The uses of red curry paste are myriad.  Among the many dishes you might consider adding a dollop of it to are curries, soups, salsas, stir-fries, fish cakes, steamed mussels, meatballs, grain bowls, or fried chicken (rub it under the skin before cooking the bird).  Red chili paste is often mixed with coconut milk, as we do here in this chicken and rice recipe.  Do note that this is a fairly mild dish, so if you want a little more heat feel free to add some red pepper flakes or even a little sriracha to the mixture.

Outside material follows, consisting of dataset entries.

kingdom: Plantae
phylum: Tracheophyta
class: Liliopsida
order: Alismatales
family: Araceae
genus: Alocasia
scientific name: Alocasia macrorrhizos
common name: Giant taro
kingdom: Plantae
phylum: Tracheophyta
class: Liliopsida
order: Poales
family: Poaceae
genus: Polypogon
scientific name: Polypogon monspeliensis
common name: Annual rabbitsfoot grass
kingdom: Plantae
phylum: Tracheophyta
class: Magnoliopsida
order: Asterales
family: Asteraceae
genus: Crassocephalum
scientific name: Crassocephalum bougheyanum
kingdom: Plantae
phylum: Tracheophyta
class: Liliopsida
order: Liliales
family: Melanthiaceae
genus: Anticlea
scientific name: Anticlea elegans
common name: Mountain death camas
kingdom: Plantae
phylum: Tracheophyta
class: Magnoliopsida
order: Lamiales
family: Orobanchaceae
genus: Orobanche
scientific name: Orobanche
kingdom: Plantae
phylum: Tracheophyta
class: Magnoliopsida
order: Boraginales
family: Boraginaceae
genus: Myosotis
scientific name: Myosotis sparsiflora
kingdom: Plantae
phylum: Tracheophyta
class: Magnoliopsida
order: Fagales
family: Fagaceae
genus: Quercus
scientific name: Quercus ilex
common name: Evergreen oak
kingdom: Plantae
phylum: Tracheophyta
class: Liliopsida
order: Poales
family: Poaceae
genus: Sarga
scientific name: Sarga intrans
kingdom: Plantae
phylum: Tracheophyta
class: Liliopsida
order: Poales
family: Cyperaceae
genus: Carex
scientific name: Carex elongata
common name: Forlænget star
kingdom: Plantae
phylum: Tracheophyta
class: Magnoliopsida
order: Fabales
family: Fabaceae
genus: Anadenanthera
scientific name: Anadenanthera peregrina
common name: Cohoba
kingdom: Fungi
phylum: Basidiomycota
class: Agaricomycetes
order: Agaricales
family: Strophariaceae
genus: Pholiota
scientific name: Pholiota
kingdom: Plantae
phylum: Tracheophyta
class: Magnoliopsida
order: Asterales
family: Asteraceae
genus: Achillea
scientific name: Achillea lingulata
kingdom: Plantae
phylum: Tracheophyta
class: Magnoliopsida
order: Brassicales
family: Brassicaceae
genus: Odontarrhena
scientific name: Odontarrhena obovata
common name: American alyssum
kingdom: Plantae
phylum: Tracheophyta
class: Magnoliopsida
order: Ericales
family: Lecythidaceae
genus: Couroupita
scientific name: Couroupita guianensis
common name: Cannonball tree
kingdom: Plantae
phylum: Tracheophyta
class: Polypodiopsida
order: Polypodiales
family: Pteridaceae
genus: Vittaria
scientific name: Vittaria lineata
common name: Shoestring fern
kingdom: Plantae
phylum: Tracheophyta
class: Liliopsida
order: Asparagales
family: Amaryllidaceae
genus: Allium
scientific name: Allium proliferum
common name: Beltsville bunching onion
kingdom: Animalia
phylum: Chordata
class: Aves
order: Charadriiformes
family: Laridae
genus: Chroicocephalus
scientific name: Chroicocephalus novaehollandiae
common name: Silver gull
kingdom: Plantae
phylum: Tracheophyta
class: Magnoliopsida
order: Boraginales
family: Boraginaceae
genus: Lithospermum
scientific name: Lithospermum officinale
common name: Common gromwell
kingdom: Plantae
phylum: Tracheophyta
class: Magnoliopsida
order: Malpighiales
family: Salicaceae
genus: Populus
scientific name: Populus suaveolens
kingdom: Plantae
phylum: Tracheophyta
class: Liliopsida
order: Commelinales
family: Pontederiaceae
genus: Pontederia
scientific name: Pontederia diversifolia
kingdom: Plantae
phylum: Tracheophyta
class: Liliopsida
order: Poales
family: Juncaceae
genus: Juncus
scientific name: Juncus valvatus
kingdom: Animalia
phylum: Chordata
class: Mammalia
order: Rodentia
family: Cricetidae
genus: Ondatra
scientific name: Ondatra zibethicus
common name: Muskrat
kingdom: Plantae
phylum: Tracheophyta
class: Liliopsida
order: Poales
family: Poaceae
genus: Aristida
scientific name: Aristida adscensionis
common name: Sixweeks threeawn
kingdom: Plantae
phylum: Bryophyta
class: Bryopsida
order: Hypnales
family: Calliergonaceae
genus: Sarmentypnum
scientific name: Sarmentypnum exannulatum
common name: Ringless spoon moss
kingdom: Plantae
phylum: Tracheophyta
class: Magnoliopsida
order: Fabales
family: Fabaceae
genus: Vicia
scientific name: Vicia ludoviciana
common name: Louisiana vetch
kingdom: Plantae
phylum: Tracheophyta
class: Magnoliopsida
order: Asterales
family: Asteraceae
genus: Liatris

Red Curry Chicken and Rice

Serves 4

1 tablespoon olive oil or canola oil
2 shallots, minced (about ½ cup)
About 1 teaspoon minced fresh ginger
2-3 cloves garlic, minced
¼ cup red curry paste
2 tablespoons fish sauce (optional)
One 13.5 can coconut milk (unsweetened and not lite)
1 ½ pounds boneless, skinless chicken breasts cut into bite-sized pieces
Juice from one lime
4-6 cups cooked white or brown rice
Garnish: thinly sliced green onion; chopped fresh cilantro; 1 jalapeno pepper (or other hot pepper), seeded and very thinly sliced; lime wedges

Heat the oil in a large pan and add the shallots, stirring them occasionally until they begin to soften.  Add the ginger and garlic and cook another couple of minutes, then whisk in the curry paste.  Add the fish sauce (if using) and the coconut milk.  When the mixture has returned to the boil, stir in the chicken pieces.  Reduce the heat and simmer, uncovered, stirring occasionally, for about 10-15 minutes, or until the chicken is cooked through.  Remove the mixture from the heat and squeeze the lime juice over it.  Divide the rice among 4 bowls and add the garnish to each.  Serve at once.

*         *         *

More at home with whites and rosés than with reds, this satisfying dish benefits from a hint of sweetness to play off of its heat.  The spicier you make it, the sweeter the wine should be.  Our version was only slightly hot, so the wines we liked most were drier than we might have expected.  If you make the dish, choose the wine you serve based on how much heat you want.

Selection

 

Approx. Price

Comments

 

Cuvaison,

Les Carneros

Napa Valley

(California)

Sauvignon Blanc

2018

 

 

 

 

$24

 

You’d be hard pressed to guess the variety if you tasted this wine blind, as it does not have the zesty, acidic zing so characteristic of Sauvignon Blanc.  Instead, it exhibits ripe fruit flavors reminiscent of figs and melons.  Those succulent flavors are what made it such a good partner for this dish.

 

 

 

 

Diatom,

Los Alamos Valley

Santa Barbara County

(California)

Chardonnay

“Bar M Vineyard”

2018

 

 

 

 

$32

 

An unoaked Chardonnay that tastes of sun-drenched fruit—pears, even pineapples, with hints of peach and lime—this is an exuberant wine.  It complemented the spicy chicken nicely.

 

 

 

Huston Vineyards,

Walla Walla

(Washington)

Rosé of Mourvedre

“Chicken Dinner”

2017

 

 

 

 

$19

 

 

Tasting of juicy red berries, this rosé added depth to the dish while never seeming excessive or overwhelming.  And of course the name made it well worth trying.

 

 

 

 

Navarro Vineyards,

Anderson Valley

(California)

Riesling

“Deep End”

2018

 

 

 

 

           $29

 

A nearly perfect match, this Riesling displays fruit sweetness more than residual sugar, so is in excellent balance.  The folks at Navarro remain masters of this particular grape variety.

 

 

 

 

Raeburn,

Russian River Valley

(California)

Rosé

2018

 

 

 

$18

 

An odd blend of Zinfandel, Grenache, and Pinot Noir, this wine nonetheless works well.  It is fairly pale in color, with juicy (but not sugary) fruit flavors that meshed nicely with the red curry chicken.